Sergeant Harold Arthur Tompsett, 20, from Croydon, was among six airmen killed when their aircraft, an Avro Anson, crashed in April 1941 on a training mission in the Scottish highlands.
So remote is the site, on Mount Ben More Assynt, the wreckage was not discovered for more than a month when a shepherd found the bodies and a small grave was established.
Sgt Tompsett’s younger brother Brian alongside his son Bernie and wife Cherry made many visits to the nearest village Inchnadamph where a memorial was laid to the crew, and in 2003 were flown to the remote crash site by the RAF.
Brian died months later and his ashes were scattered at the Inchnadamph churchyard.
Bernie Tompsett, 56, from Suffolk said :"There two brothers were so close. Harold’s death was never far from his mind."
The Commonwealth War Graves Commission is set to create a permanent granite memorial at the crash site and Bernie Cherry, alongside his Sgt Tompsett Great nephew and two great great nieces, will converge on the site to pay their respects.
Mr Tompsett said: "We are so grateful.
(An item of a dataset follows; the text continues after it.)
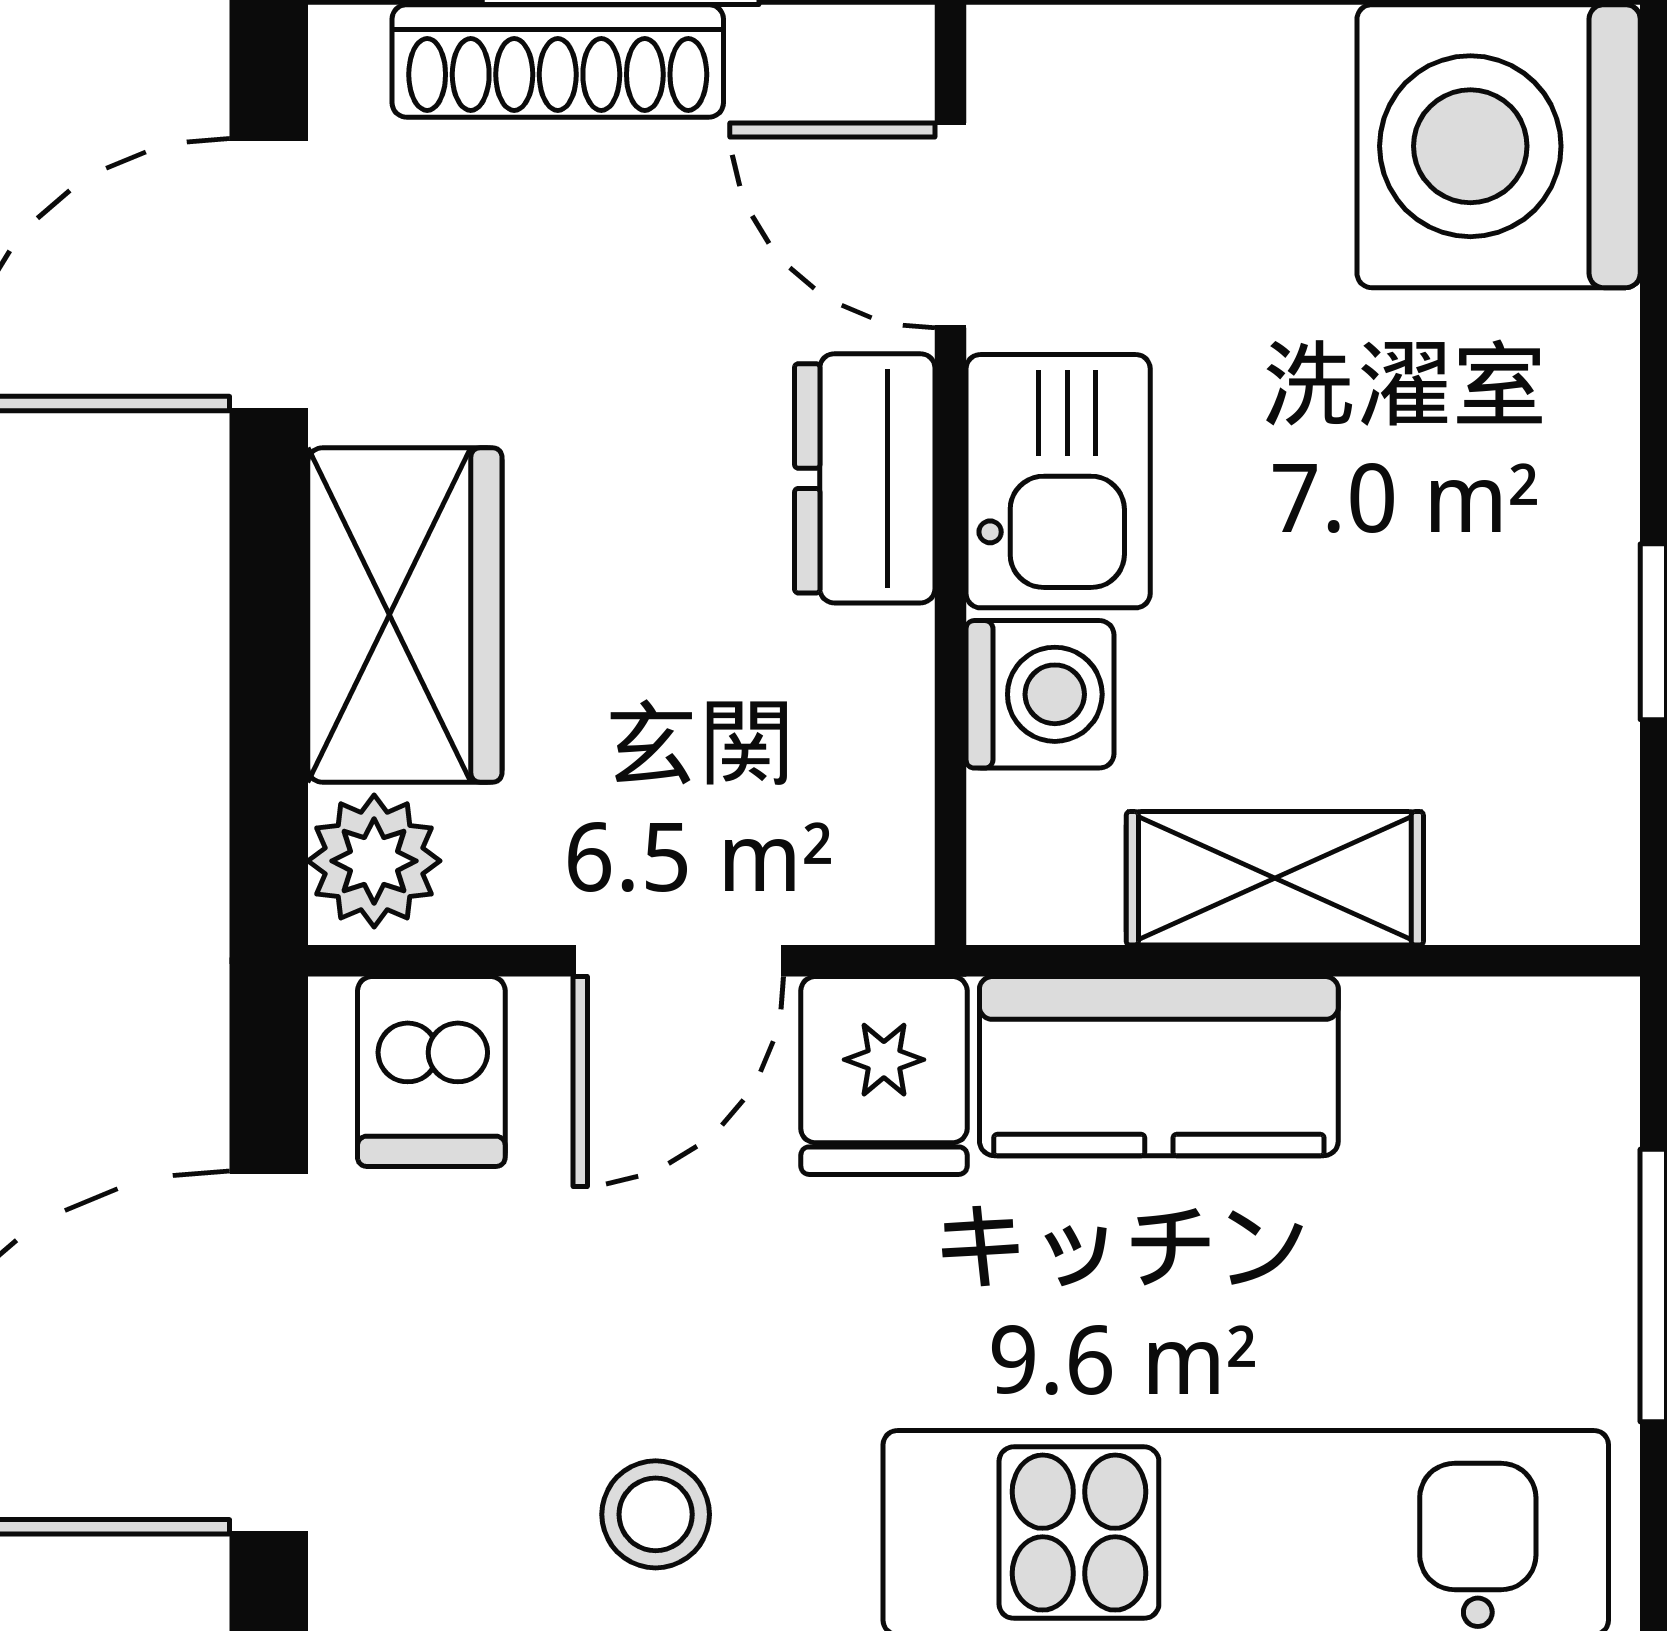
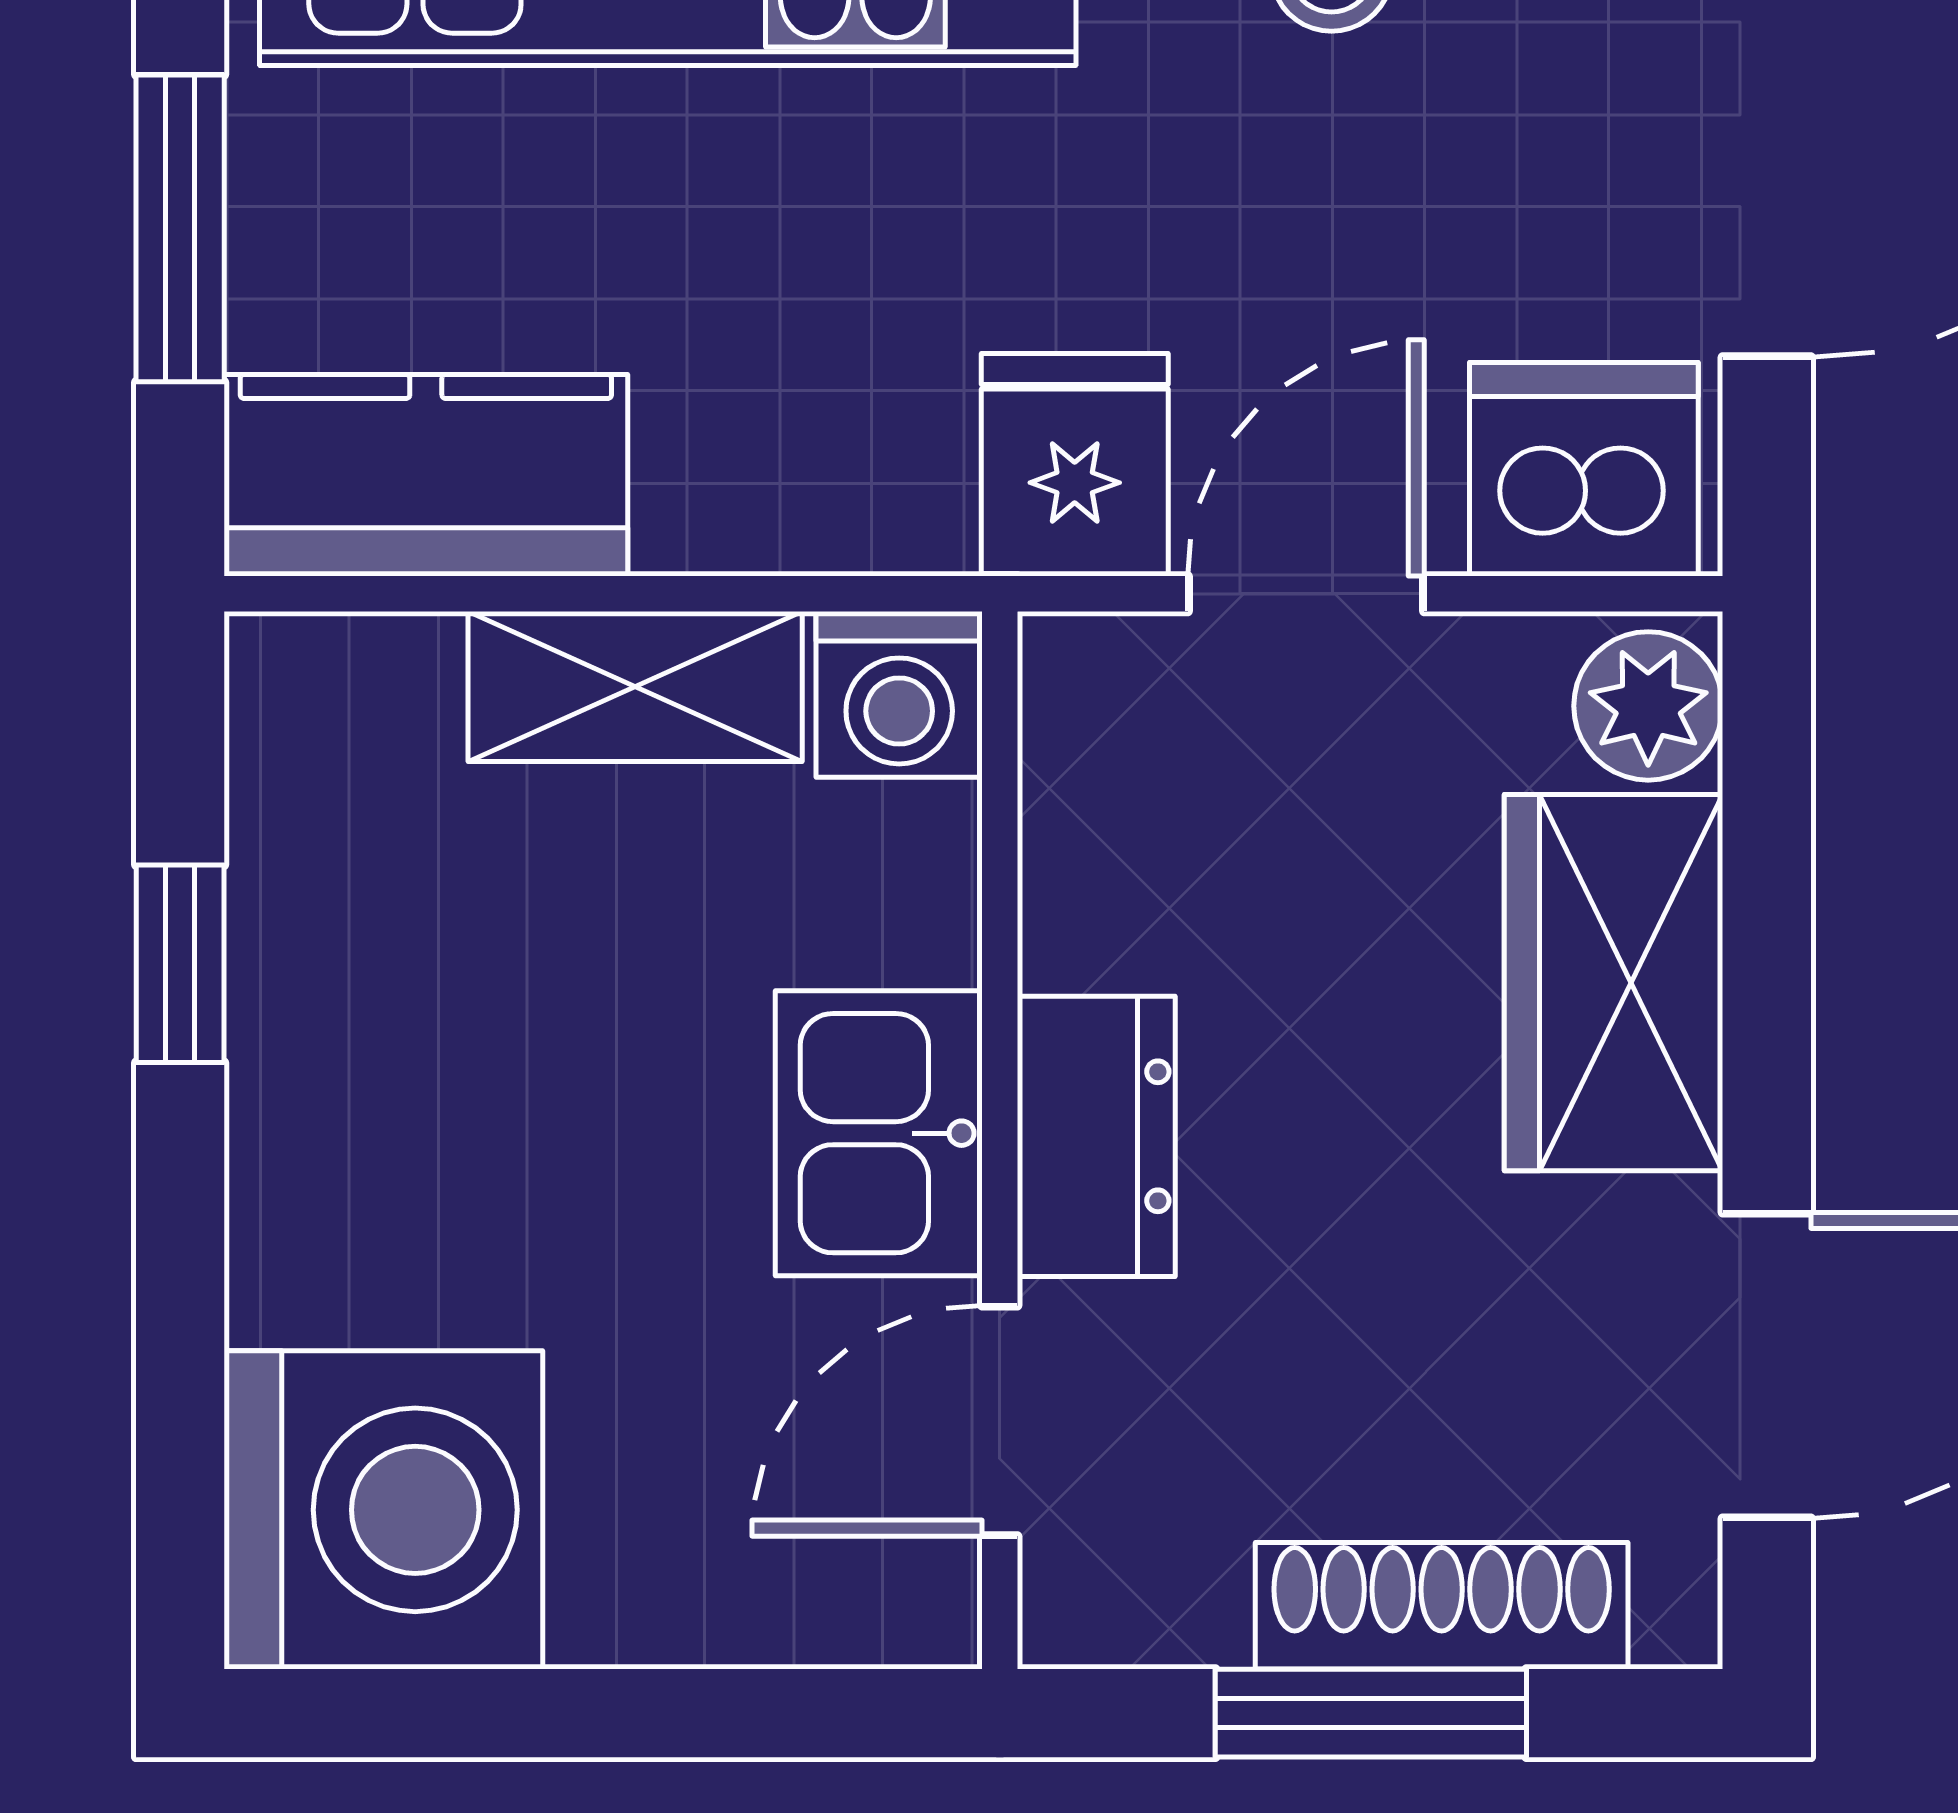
door: (951, 225) -> (1000, 1421), swing flipped
washing machine: (1040, 694) -> (899, 694), moved, turned -90
kitchen counter: (1159, 1066) -> (426, 475), moved
dishwasher: (431, 1071) -> (1584, 469), width x1.38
So many people lost relatives either over Europe or the North Sea and have no grave to visit. my family and I had already arranged our visit to Scotland when my son, step son, and I plan to climb Mount Ben More Assynt and share a regular tot of whiskey with the lads buried up there."
He revealed Sgt Tompsett was survived by his wife Betty, who was of German origin, but her family who fled Nazi Germany, were killed by a bomb which struck near Beckford Road, Croydon in 1940.